PEKANBARU (RIAUPOS.CO) - Kepolisian Daerah (Polda) Riau menegaskan aksi mata elang (matel) menarik jaminan fidusia kreditur merupakan tindakan pidana.
Hal ini disampaikan langsung Wakapolda Riau Brigjen Pol Hengki Heryadi saat memimpin apel di Mapolda Riau, Rabu (21/1/2026).
Dalam kesempatan itu, pria yang dikenal tegas dalam menindak kejahatan premanisme ini mengatakan bahwa aksi mata elang dan perampasan kendaraan di jalanan secara paksa masuk dalam praktik premanisme.
"Tidak boleh ada perampasan objek jaminan tanpa kerelaan debitur atau prosedur fidusia yang sah," tegasnya.
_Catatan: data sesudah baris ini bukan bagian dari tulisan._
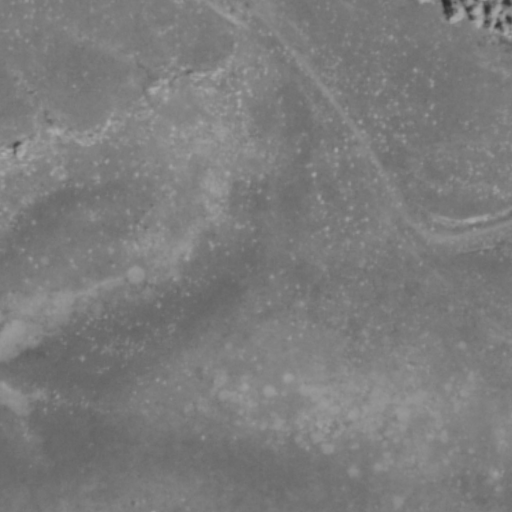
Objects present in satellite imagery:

Ia memberikan instruksi kepada seluruh jajaran untuk memberikan edukasi hukum yang tegas dan berorientasi pada pencegahan, serta memastikan kehadiran Polri sebagai pelindung masyarakat dari tindakan semena-mena.
"Polri berkomitmen menjaga ketertiban, menegakkan hukum secara berkeadilan, dan melindungi hak-hak masyarakat," pungkasnya.